Exercise prompt: Repeat the data verbatim, images excluded.
### Dataset extract
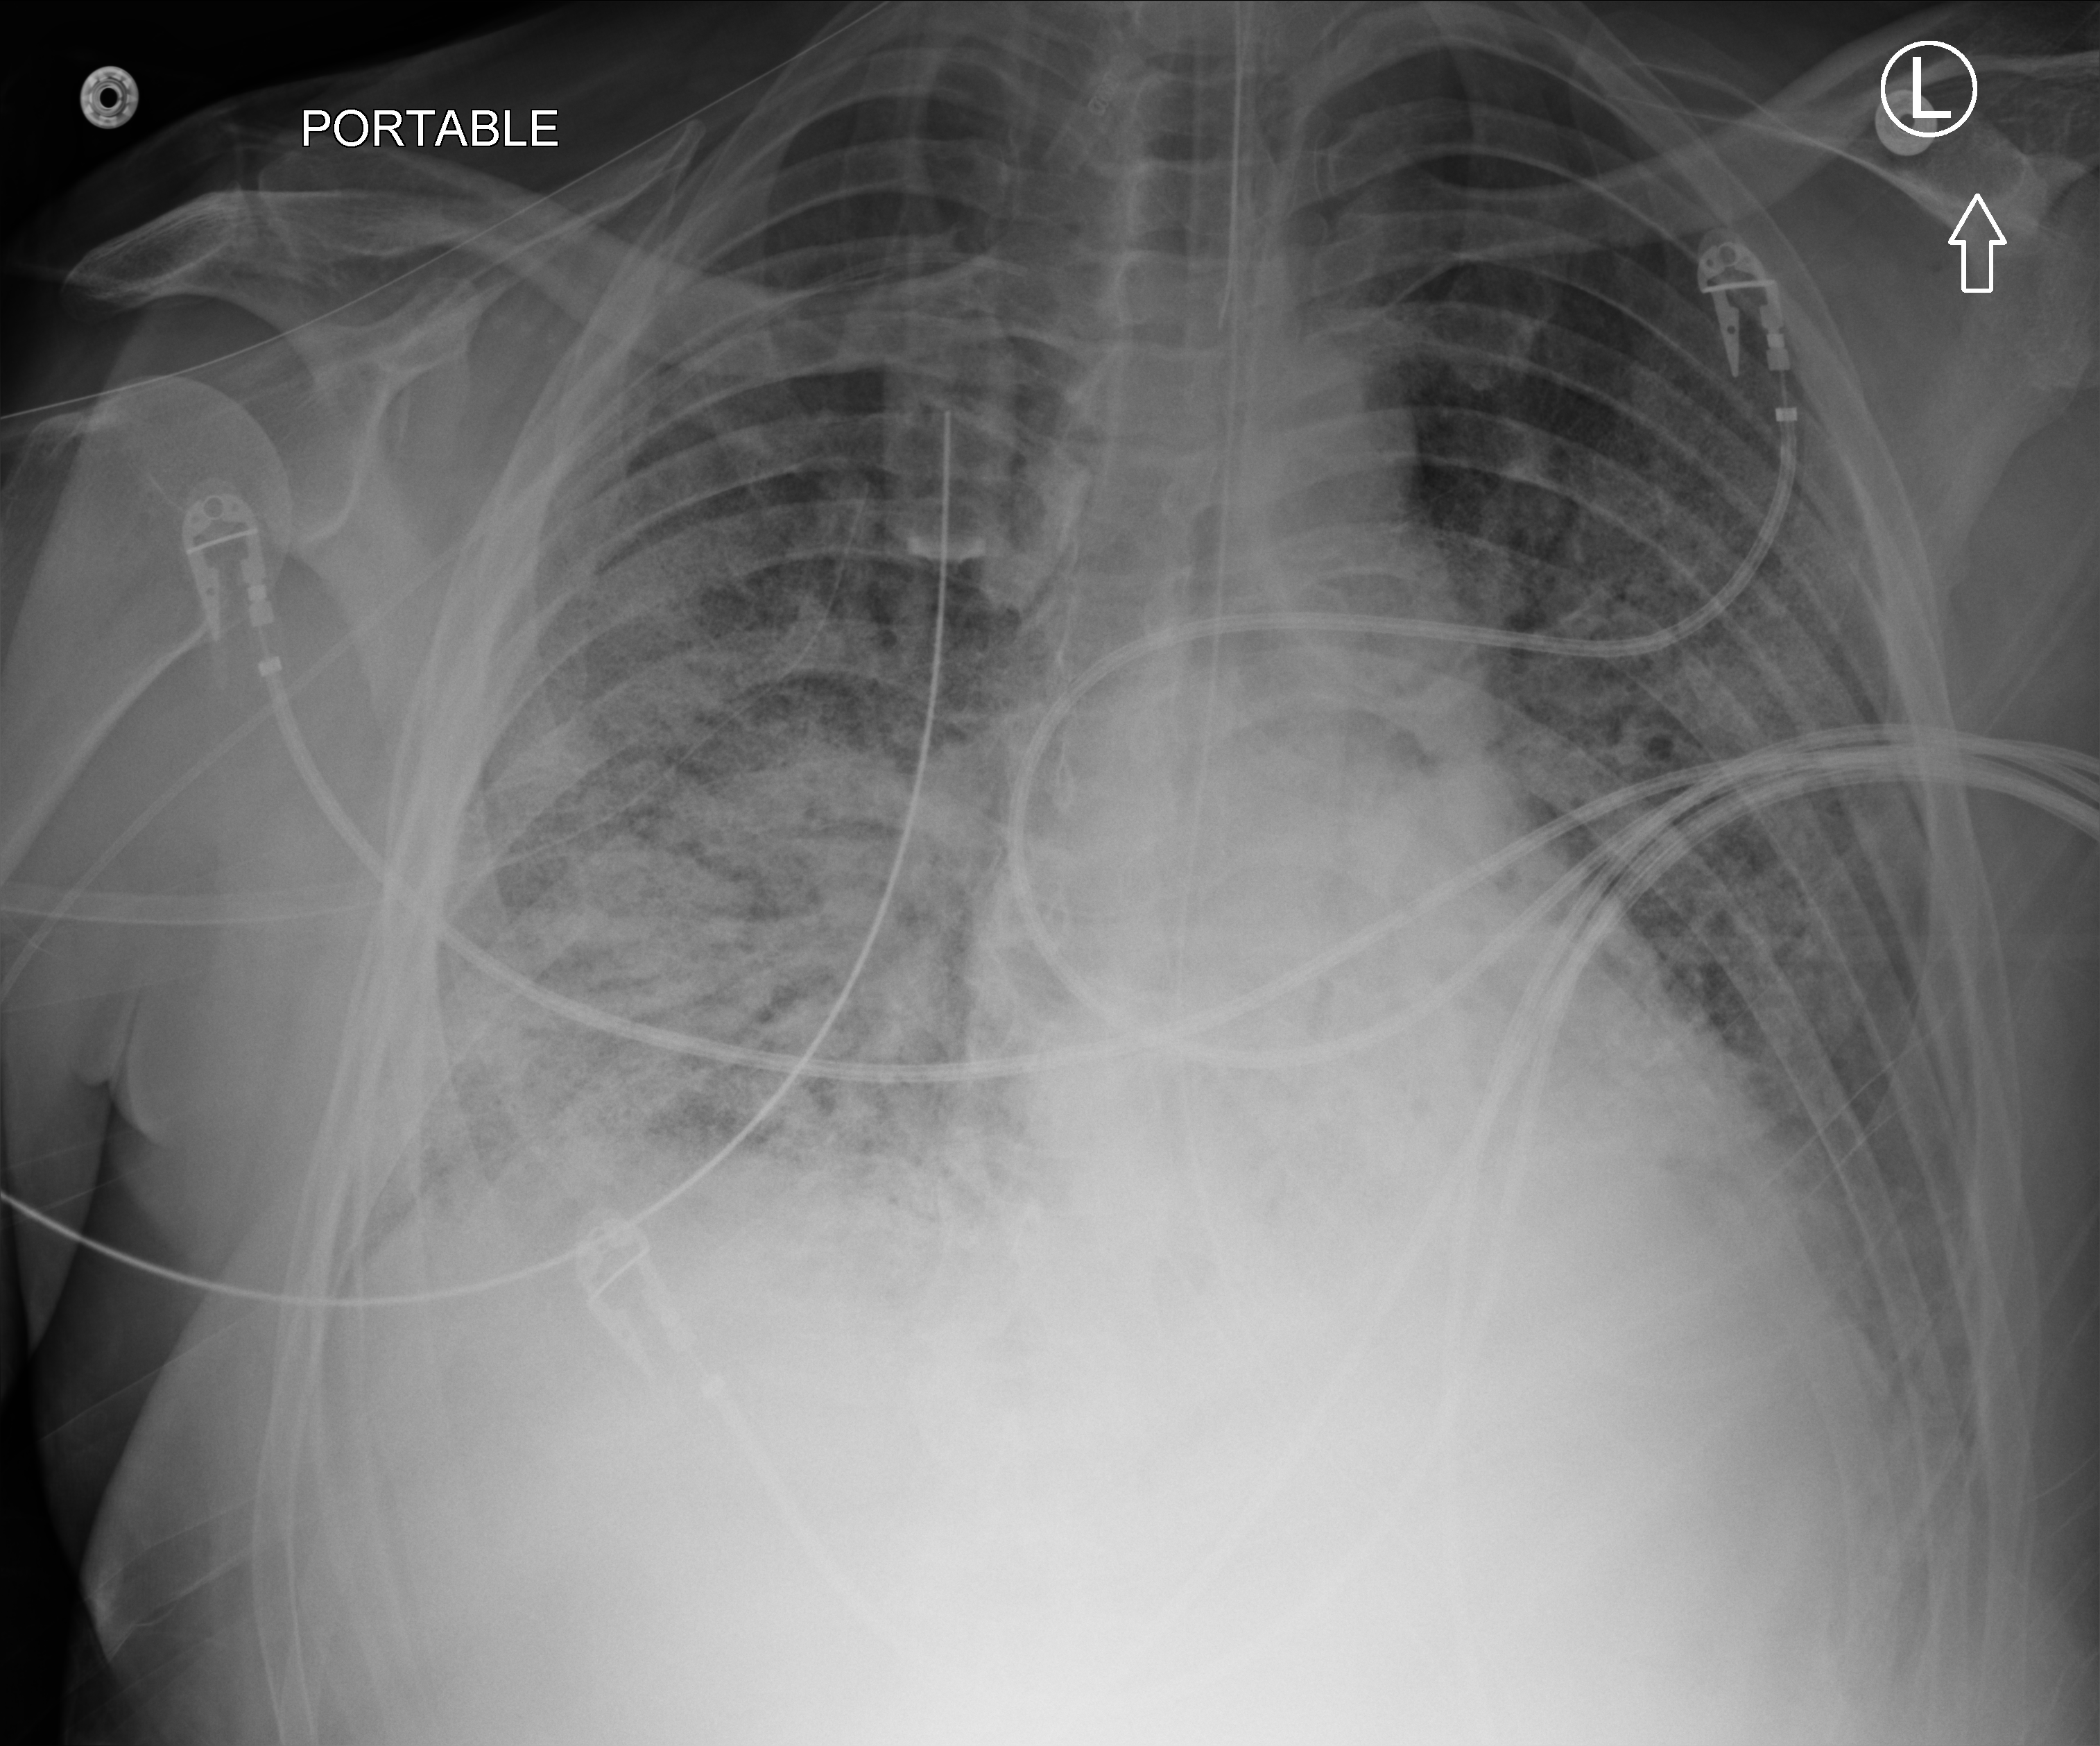
Portable chest radiograph; anteroposterior (AP) projection. Male patient hospitalised with COVID-19, age 18–59 years.
Hospital-stay facts (about this admission, not read from this image; timing relative to this image not recorded): mechanically ventilated during this hospital stay: yes; admitted to intensive care during this hospital stay: yes.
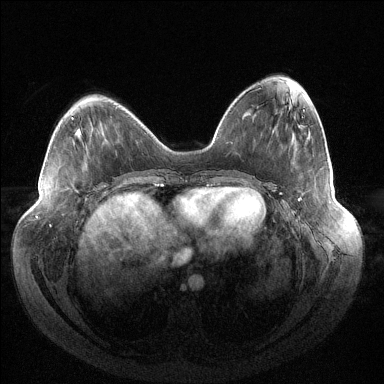
Breast MRI (dynamic contrast-enhanced), one axial slice; slice 51 of 144 in the series (ordered by position); dynamic contrast-enhanced series, time point 2 of 6 at this slice position (early post-contrast); 1.5 T; TE 1.5 ms, TR 4.6 ms; 1.2 mm slice thickness; 384 × 384 image matrix, field of view 430 × 430 mm. Female patient.
Outlined on this slice (semi-automatic segmentation, software-assisted and operator-edited):
- enhancing-tissue mask used for the functional tumour volume (all voxels passing the contrast-enhancement thresholds inside the analysis volume; usually the tumour): bounding box (x1, y1, x2, y2) in pixels: (298, 199, 300, 201)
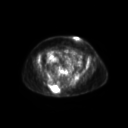
FDG PET of an extremity soft-tissue mass (from a PET/CT study), one axial slice. Position 77 of 267 along the scan axis. 3.27 mm slice thickness. 128 × 128 image matrix, field of view 600 × 600 mm. Female patient, age 60 years. Case-level facts recorded for this patient, not image findings: histological type: spindle cell suggestive of myxofibrosarcoma; grade: intermediate; site of the primary tumour: right buttock.
Structures marked on this image (expert contour drawn on MRI and transferred to this co-registered scan by the dataset authors):
- gross tumour volume (mass): bounding box <47,83,62,94> (left, top, right, bottom; pixels)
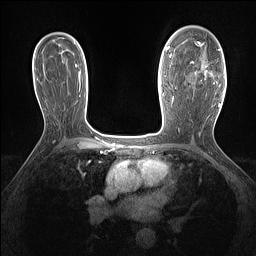
Breast MRI (dynamic contrast-enhanced), one axial slice; position 93 of 160 along the scan axis; dynamic contrast-enhanced series, time point 2 of 7 at this slice position (early post-contrast); 1.5 T; TE 1.4 ms, TR 5 ms; 1.3 mm slice thickness; 256 × 256 image matrix. Female patient.
Structures marked on this image (semi-automatically segmented with operator editing):
- enhancing-tissue mask used for the functional tumour volume (all voxels passing the contrast-enhancement thresholds inside the analysis volume; usually the tumour): bounding box [x1, y1, x2, y2] px = [191, 41, 221, 87]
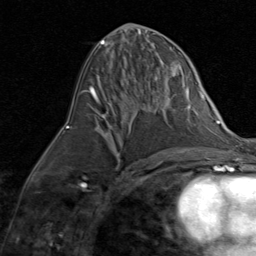
Breast MRI (dynamic contrast-enhanced), one axial slice. Position 38 of 80 along the scan axis. Cropped to one breast. Dynamic contrast-enhanced series, time point 2 of 8 at this slice position (early post-contrast). 1.5 T. TE 1.7 ms, TR 4.5 ms. 256 × 256 image matrix. Female patient.
Annotated regions visible in this slice (semi-automatically segmented with operator editing):
- enhancing-tissue mask used for the functional tumour volume (all voxels passing the contrast-enhancement thresholds inside the analysis volume; usually the tumour): bounding box (x1, y1, x2, y2) in pixels: (104, 131, 109, 137)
######
Response for this exercise:
Portable chest radiograph; anteroposterior (AP) projection. Male patient hospitalised with COVID-19, age 18–59 years.
Hospital-stay facts (about this admission, not read from this image; timing relative to this image not recorded): mechanically ventilated during this hospital stay: yes; admitted to intensive care during this hospital stay: yes.
Breast MRI (dynamic contrast-enhanced), one axial slice; slice 51 of 144 in the series (ordered by position); dynamic contrast-enhanced series, time point 2 of 6 at this slice position (early post-contrast); 1.5 T; TE 1.5 ms, TR 4.6 ms; 1.2 mm slice thickness; 384 × 384 image matrix, field of view 430 × 430 mm. Female patient.
Outlined on this slice (semi-automatic segmentation, software-assisted and operator-edited):
- enhancing-tissue mask used for the functional tumour volume (all voxels passing the contrast-enhancement thresholds inside the analysis volume; usually the tumour): bounding box (x1, y1, x2, y2) in pixels: (298, 199, 300, 201)
FDG PET of an extremity soft-tissue mass (from a PET/CT study), one axial slice. Position 77 of 267 along the scan axis. 3.27 mm slice thickness. 128 × 128 image matrix, field of view 600 × 600 mm. Female patient, age 60 years. Case-level facts recorded for this patient, not image findings: histological type: spindle cell suggestive of myxofibrosarcoma; grade: intermediate; site of the primary tumour: right buttock.
Structures marked on this image (expert contour drawn on MRI and transferred to this co-registered scan by the dataset authors):
- gross tumour volume (mass): bounding box <47,83,62,94> (left, top, right, bottom; pixels)
Breast MRI (dynamic contrast-enhanced), one axial slice; position 93 of 160 along the scan axis; dynamic contrast-enhanced series, time point 2 of 7 at this slice position (early post-contrast); 1.5 T; TE 1.4 ms, TR 5 ms; 1.3 mm slice thickness; 256 × 256 image matrix. Female patient.
Structures marked on this image (semi-automatically segmented with operator editing):
- enhancing-tissue mask used for the functional tumour volume (all voxels passing the contrast-enhancement thresholds inside the analysis volume; usually the tumour): bounding box [x1, y1, x2, y2] px = [191, 41, 221, 87]
Breast MRI (dynamic contrast-enhanced), one axial slice. Position 38 of 80 along the scan axis. Cropped to one breast. Dynamic contrast-enhanced series, time point 2 of 8 at this slice position (early post-contrast). 1.5 T. TE 1.7 ms, TR 4.5 ms. 256 × 256 image matrix. Female patient.
Annotated regions visible in this slice (semi-automatically segmented with operator editing):
- enhancing-tissue mask used for the functional tumour volume (all voxels passing the contrast-enhancement thresholds inside the analysis volume; usually the tumour): bounding box (x1, y1, x2, y2) in pixels: (104, 131, 109, 137)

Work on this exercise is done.